From: Zaya, Octavio. “Against the Forms of Power,” Culture and The Human Body, Prince Claus Awards 2008, (illust.) pp. 46 – 49.
Against the Forms of Power
by Octavio Zaya
Born in Havana (Cuba) 1968 – that year of anti-establishment uprisings, political deception and important global events – Tania Bruguera has gained international reputation thanks to a body of work which, in general, succinctly analyses, is unfolded and projected around the relationships between power and desire. Whether or not she is the most acclaimed or important Cuban artist of her generation is not relevant. What I believe is undeniable is that her work brings together the psychological and emotional impact, the conceptual depth and formal innovation that have characterized Cuban artists that began to get international attention in the 1990s.
Throughout her short but prolific career, Tania Bruguera has expressed the powerful desire to contribute toa certain form of art, and of life, based on a sustained, and partially achieved, effort to transform that desire into reality. Yet it is still very early for conclusions or for a definitive assessment of Tania Bruguera an her artwork. I am sure that she has not said and done everything in her ongoing work, where there is undoubtedly so much still to come. I am also sure that other voices and other assessments, which are still unheard or yet to emerge, will help to reveal and bring us closer to the ideas, languages and practices of this extraordinary artist. It is also difficult, in just a short tribute, to gauge the complexity of an artist who moves between so many disciplines, whose work continues to raise so many doubts about personal identity, and who questions the very concepts of ‘truth’ and ‘certainty’.
Despite all those circumstances, Bruguera has already produced a significant body of work that continues to deserve awards and recognition; a work woven out the conviction that our personal history must be understood within the context of historical and social experience; a frequently ephemeral work without stable patterns or essentialisms, that tackles in the same way topics concerning women’s experiences and emigration issues, political questions and cultural problems, personal memories and violent actions. The recurrent theme, the leimotiv of all the works -irrespective of their formats and media- circulates around and considers the impact that the mechanisms of power, ideology and political discourse have on our lives and actions, on our choices and behaviour. According to Bruguera, in the end, only the body, our body provides us with the means to express ourselves or to resist. And it is the body that Bruguera uses as an instrument, the place where to locate her thoughts and her emotions, where she has developed her most brilliant and outstanding work.

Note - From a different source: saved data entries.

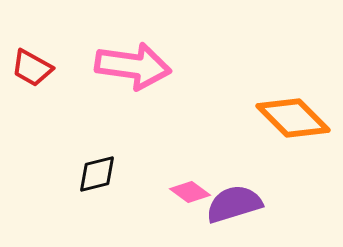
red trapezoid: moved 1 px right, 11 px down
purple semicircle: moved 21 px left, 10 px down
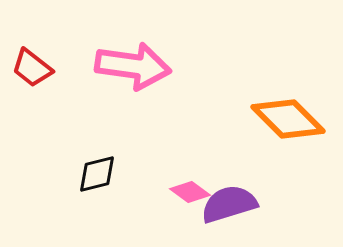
red trapezoid: rotated 9 degrees clockwise
orange diamond: moved 5 px left, 1 px down
purple semicircle: moved 5 px left
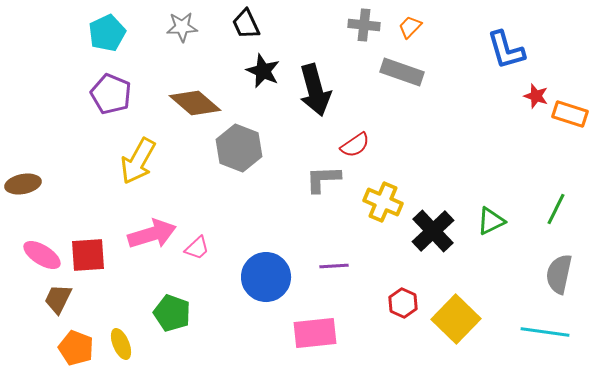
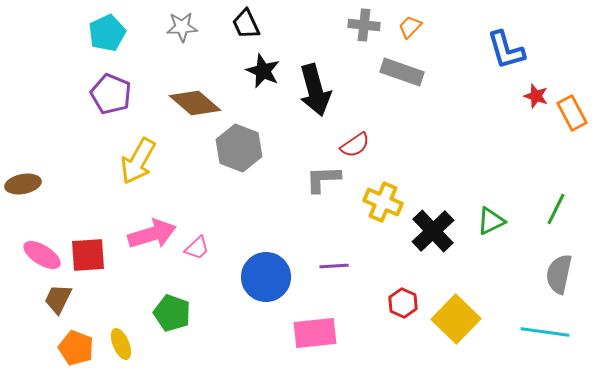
orange rectangle: moved 2 px right, 1 px up; rotated 44 degrees clockwise
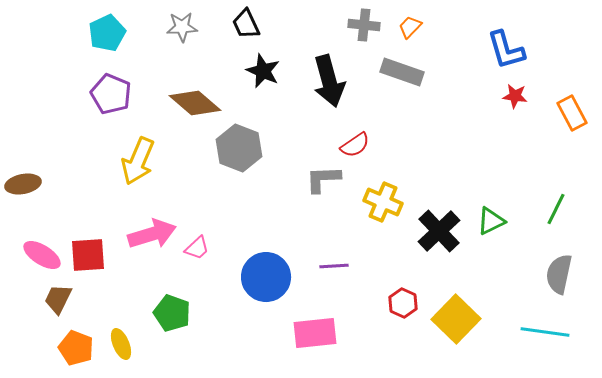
black arrow: moved 14 px right, 9 px up
red star: moved 21 px left; rotated 10 degrees counterclockwise
yellow arrow: rotated 6 degrees counterclockwise
black cross: moved 6 px right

It is difficult to consider the creative activity of Tania Bruguera, or to approach her work without referring to Cuba, to insularity and to what can be conditioned, or inspired by the experience of growing up and being educated in the institutionalization and sclerotisation process of a paradigmatic revolution in our contemporary history, in its irreversible and progressive deterioration and in its consequent authoritarian transformation. Perhaps Bruguera’s most challenging works reflect -when they are not directly related to- that unrepeatable ‘experiment’. Her acclaimed El Peso de la Culpa (The Burden of Guilt), where Bruguera borrowed from a legend of the Cuban war of independence to project a desperate plea for freedom trough suicide, belongs to her first series of performances, know as the Memorias de la Postguerra (Memories of the Postwar). And other iconic pieces along her career, from Estadisticas (Statistics) to El Cuerpo del Silencio (Body of Silence), likewise exude an unyielding and deeply problematic preoccupation with Cuba.

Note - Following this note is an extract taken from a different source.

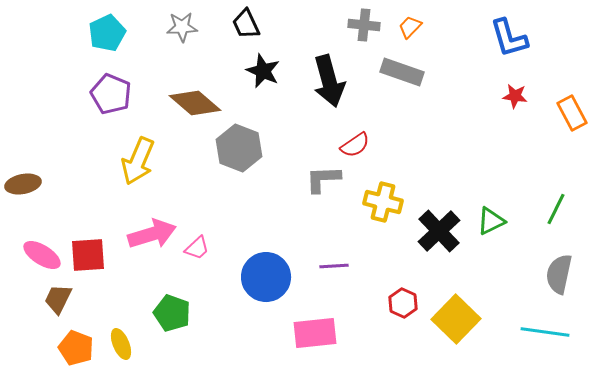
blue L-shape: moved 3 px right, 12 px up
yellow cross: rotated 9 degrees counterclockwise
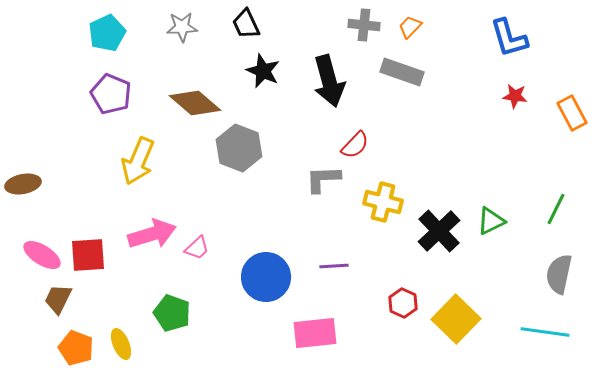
red semicircle: rotated 12 degrees counterclockwise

However, the work that summarizes the conditions of a regime that foster and proliferates revolutionary discourse and meanings while abjectly confining anyone who individually or collectively tries to practice them, is one of Tania Bruguera’s masterpieces. Sin Titulo (Habana) (Untitled (Havana), the moving and scathing event-performance that Bruguera presented at the 2000 Havana Biennial, and which was closed down by the Cuban authorities after just one day. Bruguera filled a dark, tunnel-like space in a former military prison with a layer of rotting sugarcane stalks under our feet as we made our way along the pungent-smelling room towards a flickering light. Only when we glanced backwards to the entrance, or when we got nearer to the light, which turned out to be a video playing footage of speeches by Fidel Castro, did we discover the gesticulating, ghostly naked figures that appeared and disappeared around us.

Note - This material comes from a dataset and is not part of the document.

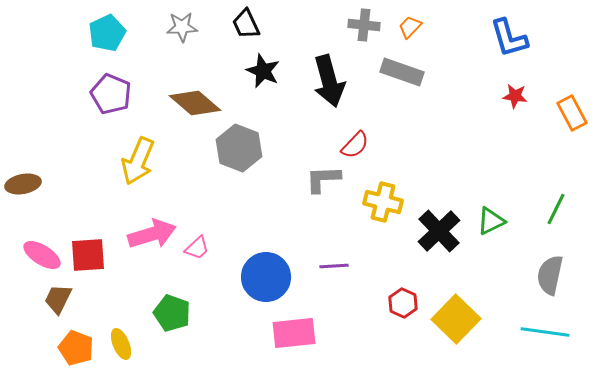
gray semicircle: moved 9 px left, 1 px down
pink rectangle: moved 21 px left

Since 2000, and particularly after the action-installation that she presented at Documenta 11 (Kassel 2002), Bruguera has focuses on transcending evocations and representations to move to action; action that is sometimes deliberately aggressive. In these new works, as throughout her career, Bruguera seeks to recreate the dynamics where power is exercised to project our relationship with it, reveal particular truths that affect us all equally, and discover political relationships where they seem unsuspected. So, her work is a struggle against the forms of power that transforms her artistic activity, and transforms her, into its object and instrument in the sphere of knowledge, conscience, and discourse. We will no longer find her artistic activity in her ‘works’, but in her art-as-life, in her ethical conscience, in her relationship with history and with hope of desire.